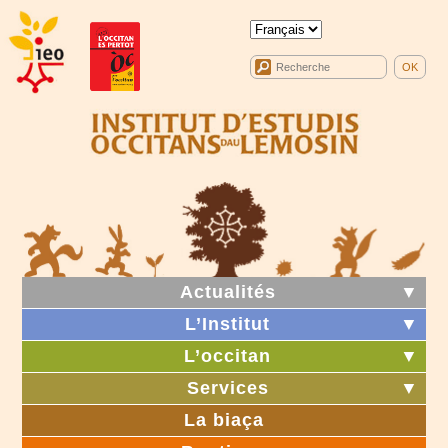
Actualités
▼
L’Institut
▼
L’occitan
▼
Services
▼
La biaça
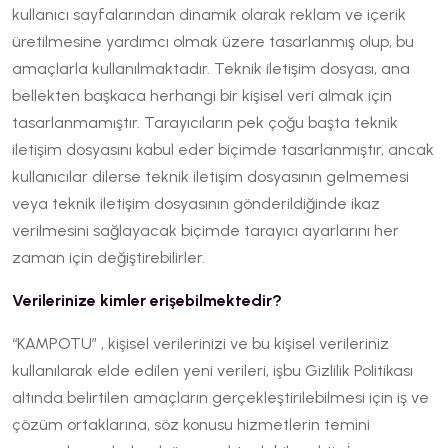
kullanıcı sayfalarından dinamik olarak reklam ve içerik
üretilmesine yardımcı olmak üzere tasarlanmış olup, bu
amaçlarla kullanılmaktadır. Teknik iletişim dosyası, ana
bellekten başkaca herhangi bir kişisel veri almak için
tasarlanmamıştır. Tarayıcıların pek çoğu başta teknik
iletişim dosyasını kabul eder biçimde tasarlanmıştır, ancak
kullanıcılar dilerse teknik iletişim dosyasının gelmemesi
veya teknik iletişim dosyasının gönderildiğinde ikaz
verilmesini sağlayacak biçimde tarayıcı ayarlarını her
zaman için değiştirebilirler.
Verilerinize kimler erişebilmektedir?
“KAMPOTU” , kişisel verilerinizi ve bu kişisel verileriniz
kullanılarak elde edilen yeni verileri, işbu Gizlilik Politikası
altında belirtilen amaçların gerçekleştirilebilmesi için iş ve
çözüm ortaklarına, söz konusu hizmetlerin temini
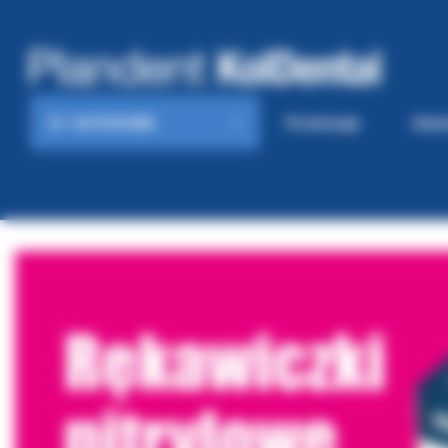
KATEGORIE
Promocje
Gaze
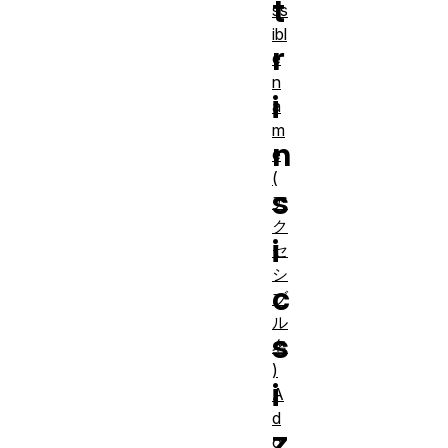
t
ss
ibl
r
e
n
i
a
m
n
e
(
s
ア
ク
i
セ
シ
c
ブ
ル
s
名
)
i
A
d
z
o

## Instructions to follow
Reproduce verbatim the lines of the records above, from the line containing "kullanıcı sayfalarından dinamik" through the line containing "Verilerinize kimler erişebilmektedir?", inclusive.

## Completed exercise
kullanıcı sayfalarından dinamik olarak reklam ve içerik
üretilmesine yardımcı olmak üzere tasarlanmış olup, bu
amaçlarla kullanılmaktadır. Teknik iletişim dosyası, ana
bellekten başkaca herhangi bir kişisel veri almak için
tasarlanmamıştır. Tarayıcıların pek çoğu başta teknik
iletişim dosyasını kabul eder biçimde tasarlanmıştır, ancak
kullanıcılar dilerse teknik iletişim dosyasının gelmemesi
veya teknik iletişim dosyasının gönderildiğinde ikaz
verilmesini sağlayacak biçimde tarayıcı ayarlarını her
zaman için değiştirebilirler.
Verilerinize kimler erişebilmektedir?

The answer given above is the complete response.